Subtitle C--Health Care Administration

SEC. 721. EXPANSION OF STATE LICENSURE EXCEPTIONS FOR CERTAIN MENTAL HEALTH-CARE PROFESSIONALS.

    Section 1094(d) of title 10, United States Code, is amended--
      (1) in paragraph (1)--
        (A) by inserting ‘(A)’ after ‘(1)’; and
        (B) by adding at the end the following new subparagraph:
    ‘(B) Notwithstanding any law regarding the licensure of health care providers, a health-care professional described in paragraph (4) may perform the duties relating to mental health care specified in the regulations under subparagraph (B) of that paragraph at any location in any State, the District of Columbia, or a Commonwealth, territory or possession of the United States, regardless of where such health-care professional or the patient are located, so long as the practice is within the scope of the authorized Federal duties specified in that subparagraph.’;
      (2) in paragraphs (2) and (3), by striking ‘paragraph (1)’ and inserting ‘paragraph (1)(A)’; and
      (3) by adding at the end the following new paragraph:
    ‘(4) A health-care professional referred to in paragraph (1)(B) is a member of the armed forces, civilian employee of the Department of Defense, personal services contractor under section 1091 of this title, or other health-care professional credentialed and privileged at a Federal health care institution or location specially designated by the Secretary for purposes of that paragraph who--
      ‘(A) has a current license to practice medicine, osteopathic medicine, or another health profession; and
      ‘(B) is performing such authorized duties relating to mental health care for the Department of Defense as the Secretary shall prescribe in regulations for purposes of this paragraph.’.

Stored records:

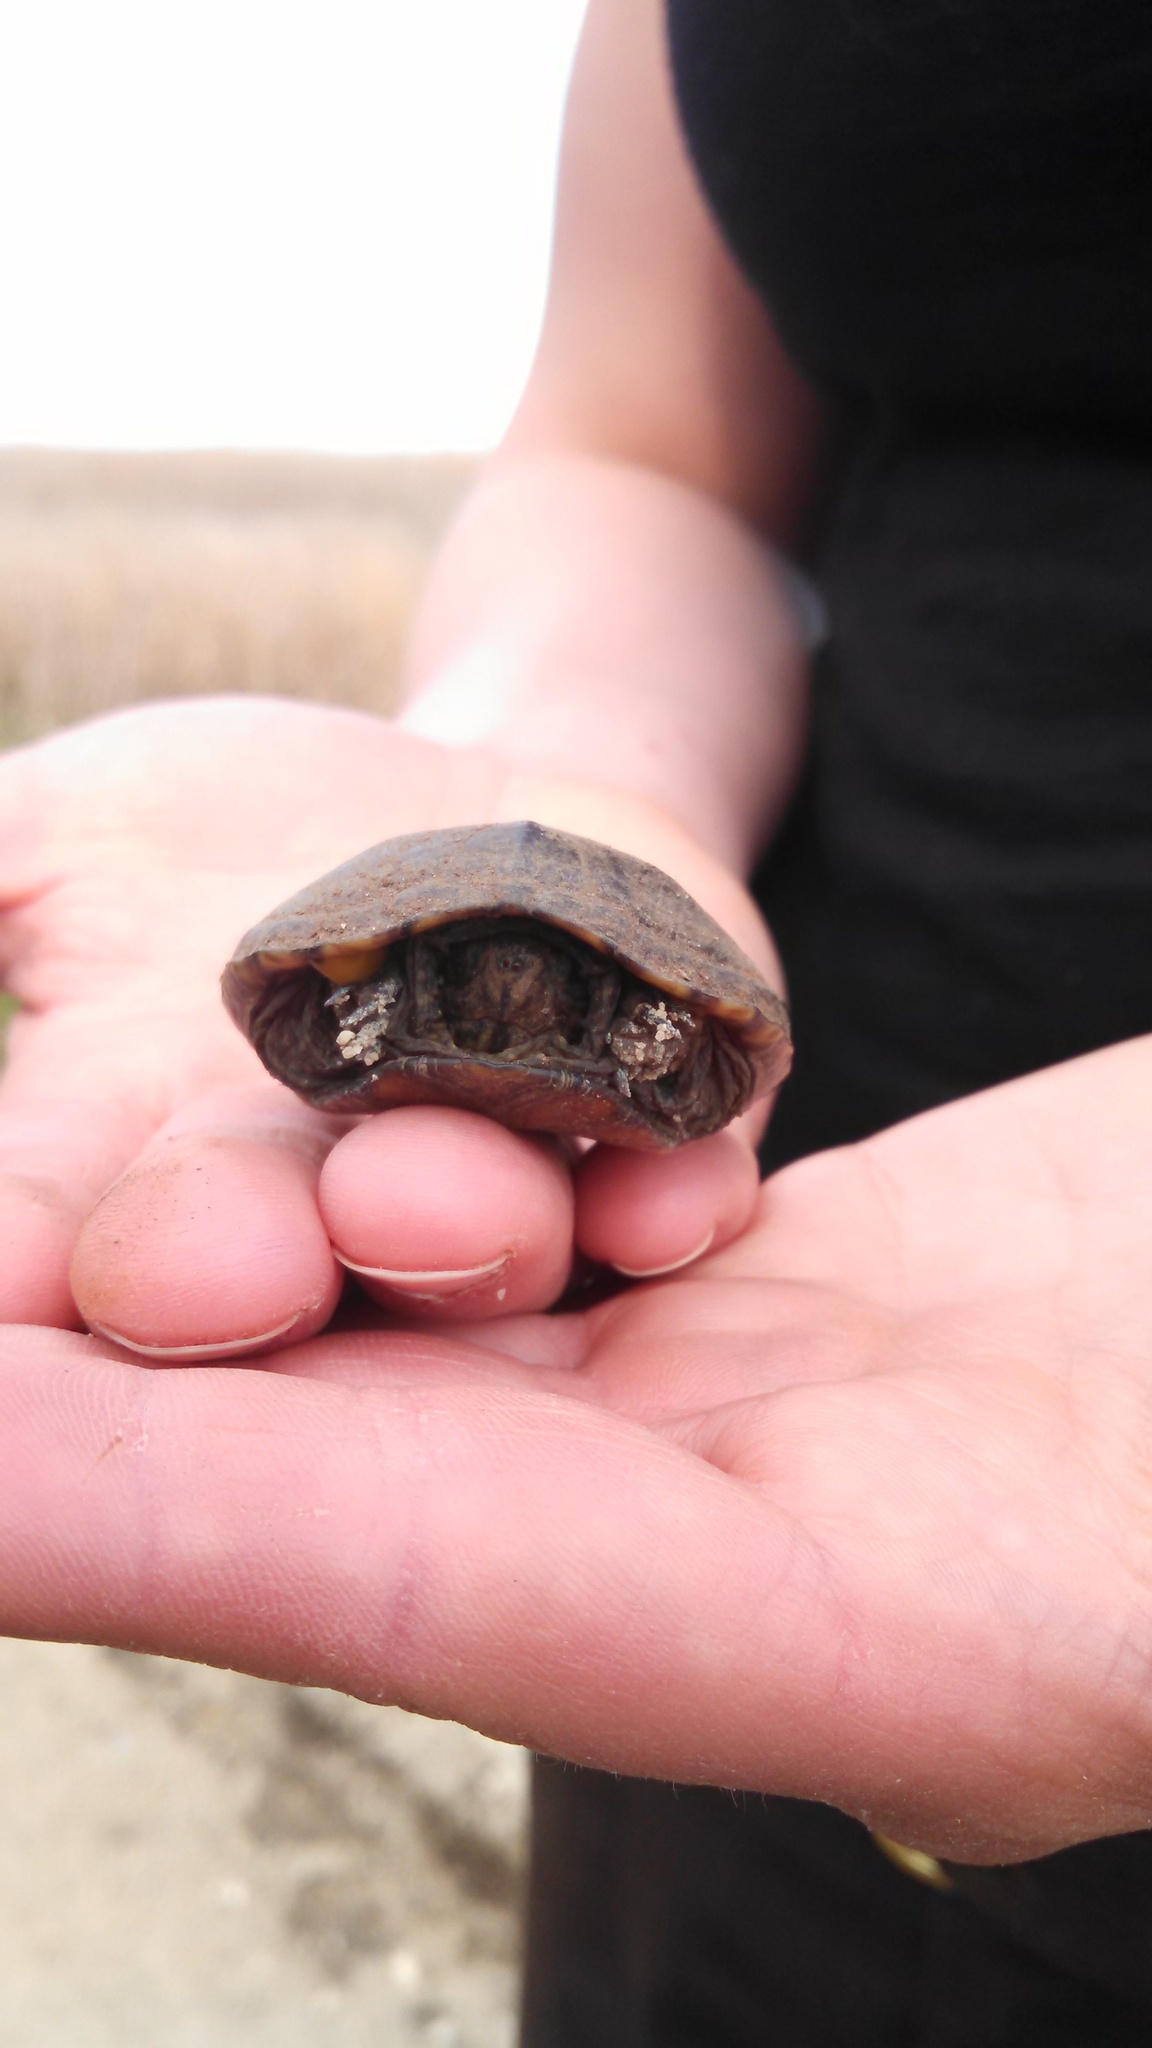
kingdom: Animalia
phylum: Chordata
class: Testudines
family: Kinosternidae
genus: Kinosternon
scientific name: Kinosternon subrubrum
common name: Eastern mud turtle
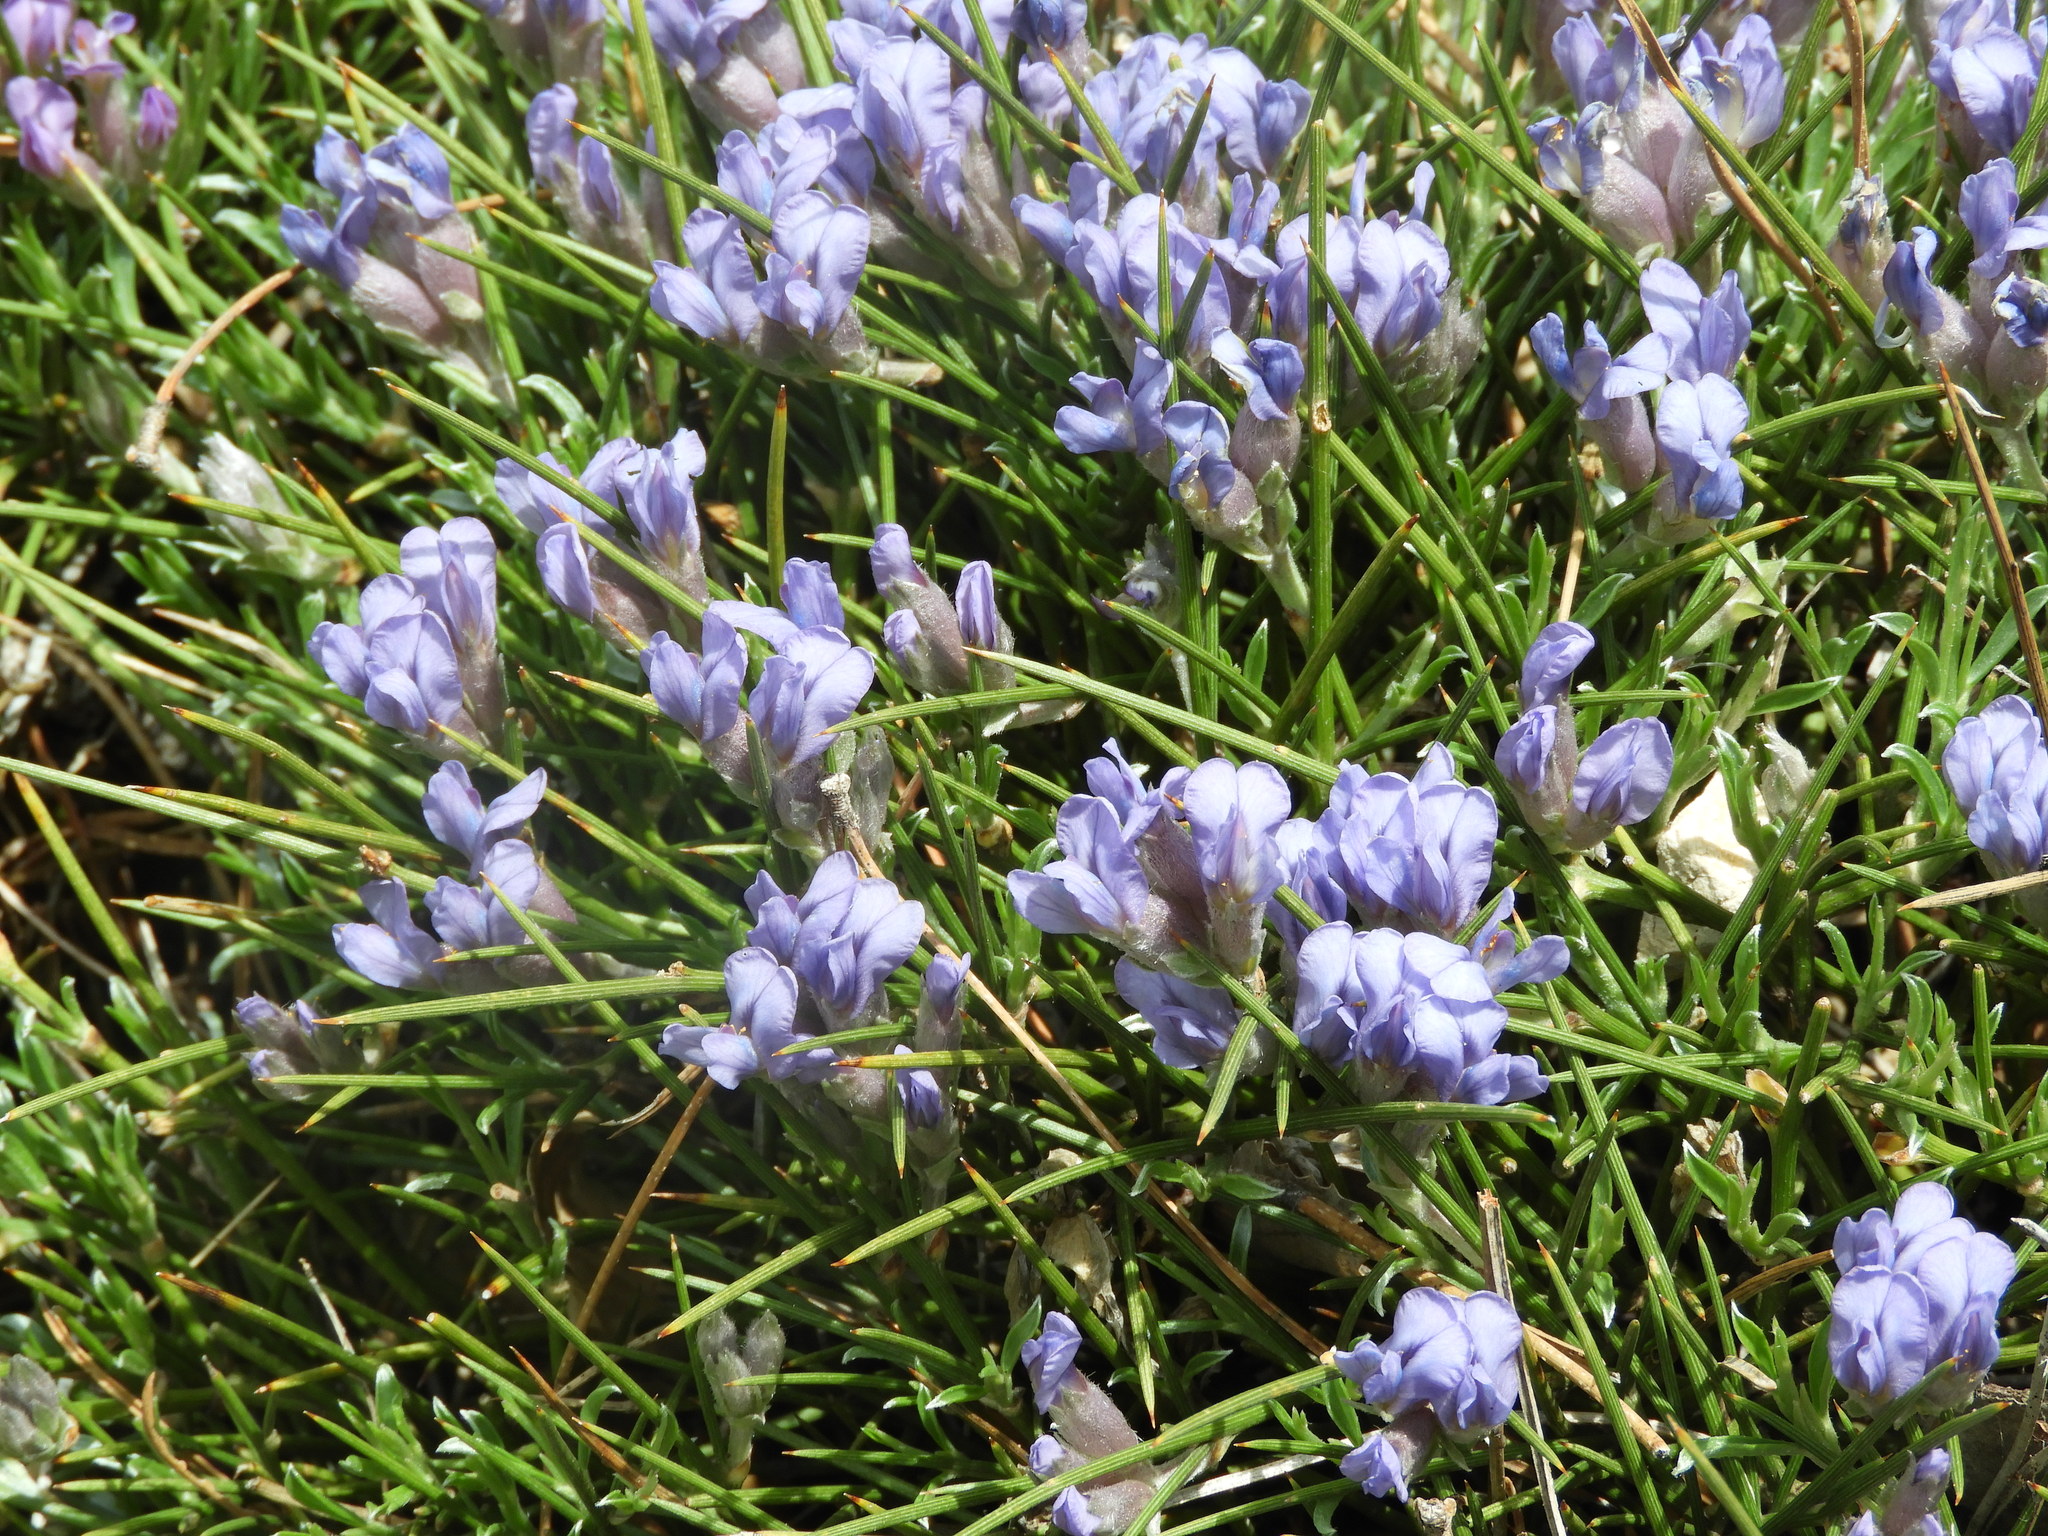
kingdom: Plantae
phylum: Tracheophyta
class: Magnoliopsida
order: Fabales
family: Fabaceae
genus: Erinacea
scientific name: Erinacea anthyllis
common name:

EXERCISE PROMPT:
According to the licensure exceptions section, what kind of license must a health-care professional under the new paragraph (4) currently hold?

FINISHED EXERCISE:
A current license to practice medicine, osteopathic medicine, or another health profession.